Und um es gleich vorwegzunehmen: Die im Zusammenhang mit TPOP, pt. I vollmundig
angekündigte Auflösung auf philosophischem Wege bleibt leider auch
auf Teil 2 aus
Statt dessen wird brav die biblische Geschichte von Hiob zu Ende erzählt
mit dem Fazit, daß der Mensch Gottes Wege nun einmal nicht in Frage
zu stellen hat. Da hat man es sich wohl angesichts einer aus christlicher
Sicht möglicherweise eher unbequemen Erklärung im Hause Torman
Maxt meines Erachtens leider etwas zu einfach gemacht!
Musikalisch hat sich zum Glück nicht allzu viel verändert: Wer Teil 1 bereits kennt, weiß sofort, wer hier zugange ist! Etwas härter sind sie teilweise geworden, sind aber immer noch so einfallsreich und verspielt wie man es von ihnen gewohnt ist. Schöne Melodien und Stimmungen - in einzelnen Passagen auch bisweilen von einer akustischen Gitarre getragen - wechseln sich mit heftigeren Einschüben ab; alles ist im Fluß und die Übergänge zwischen den einzelnen Kapiteln verlaufen schlüssig, dazu diese einzigartige orientalische Atmosphäre wirklich sehr angenehm anzuhören!

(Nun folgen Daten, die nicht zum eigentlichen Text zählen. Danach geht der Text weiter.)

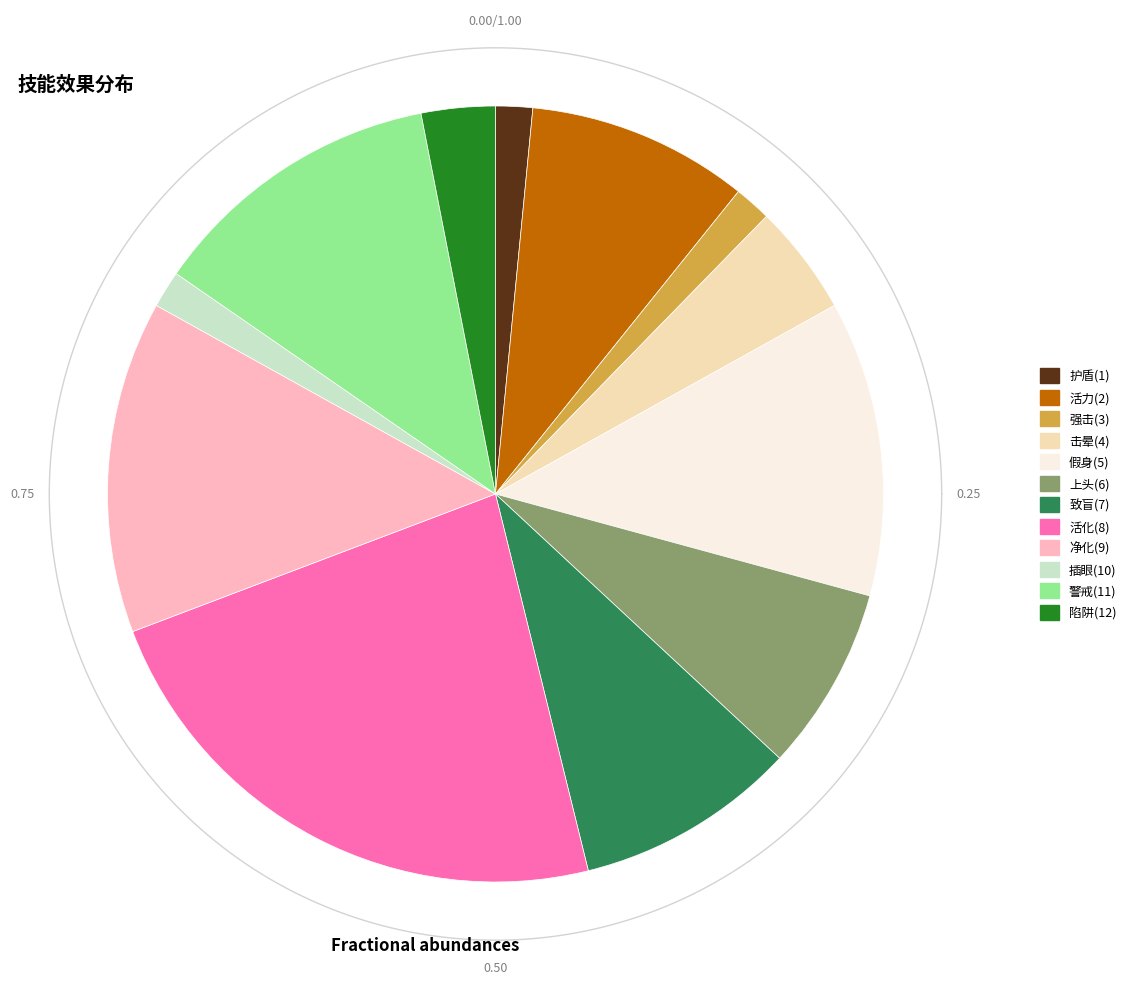

What percentage do 活化(8) and 强击(3) together represent?

24.6%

Auch wenn zum Ende hin - wie schon bei Teil 1 - die Kompositionen immer griffiger werden, so bleibt das Manko von Torman Maxt (so man es überhaupt als eines bezeichnen kann), daß ein wirklicher Killersong auch diesmal nicht zu verzeichnen ist - hier haben ähnlich ausgerichtete, etwas weniger verspielte Bands wie Heart of Cygnus oder auch Presto Ballet eindeutig die Nase vorn.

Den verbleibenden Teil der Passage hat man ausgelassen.